1. Calculate the initial momentum of each ball:
- The momentum of ball A (pA) is given by its mass (mA) multiplied by its initial velocity (vA):
pA = mA * vA
- Substitute the mass and velocity values for ball A to calculate its initial momentum.
- Similarly, calculate the initial momentum of ball B (pB) using its mass (mB) and initial velocity (vB).
2. Calculate the total initial momentum (pInitial) of the system:
- Since momentum is a vector quantity, you need to add the momenta of the two balls using vector addition.
- Add pA and pB to obtain the initial momentum of the system.

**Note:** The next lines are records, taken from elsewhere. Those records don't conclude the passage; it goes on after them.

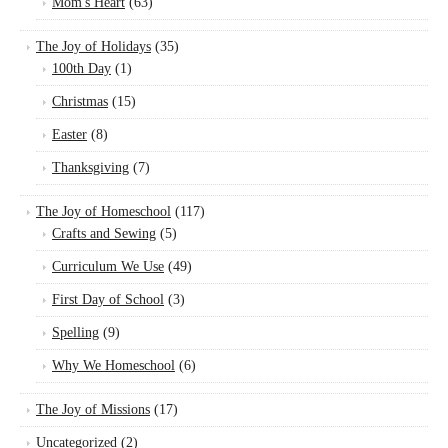
Mom's Heart
(63)
The Joy of Holidays
(35)
100th Day
(1)
Christmas
(15)
Easter
(8)
Thanksgiving
(7)
The Joy of Homeschool
(117)
Crafts and Sewing
(5)
Curriculum We Use
(49)
First Day of School
(3)
Spelling
(9)
Why We Homeschool
(6)
The Joy of Missions
(17)
Uncategorized
(2)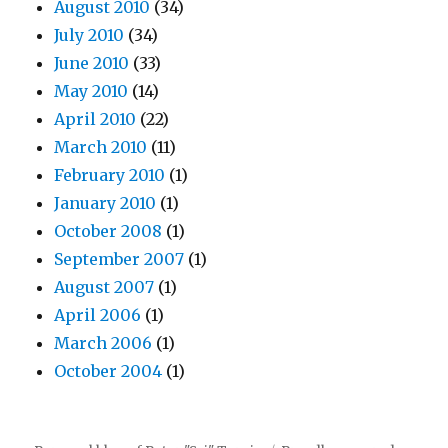
August 2010
(34)
July 2010
(34)
June 2010
(33)
May 2010
(14)
April 2010
(22)
March 2010
(11)
February 2010
(1)
January 2010
(1)
October 2008
(1)
September 2007
(1)
August 2007
(1)
April 2006
(1)
March 2006
(1)
October 2004
(1)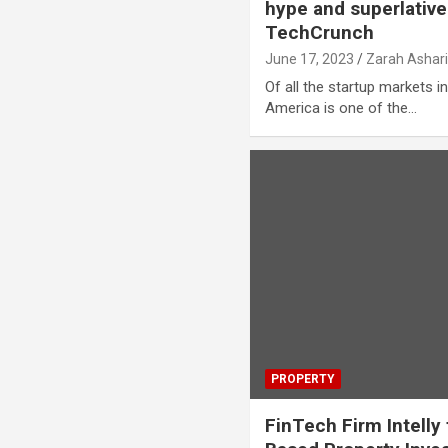
hype and superlativ
TechCrunch
June 17, 2023
Zarah Ashar
Of all the startup markets in
America is one of the…
PROPERTY
FinTech Firm Intelly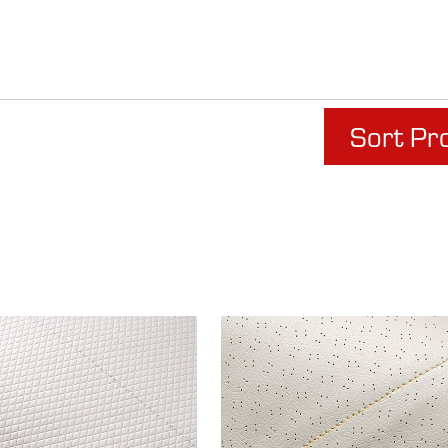
Sort Pr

3. Apply the principle of conservation of momentum:
- According to the conservation of momentum, the total momentum of the system before the collision should be equal to the total momentum after the collision.
- Since the balls collide and stick together, the final momentum (pFinal) of the system will be the sum of their masses multiplied by their common final velocity (vFinal).
- Set pInitial equal to pFinal and solve for vFinal.
4. Calculate the magnitude of the common final velocity:
- Once you have the value of vFinal, you can calculate its magnitude using the formula:
|vFinal| = √(vFinal · vFinal)
- Compute the dot product of vFinal with itself, take the square root of the result, and you'll have the magnitude of the common final velocity.
By following these steps, you can determine the magnitude of their common final velocity after the collision.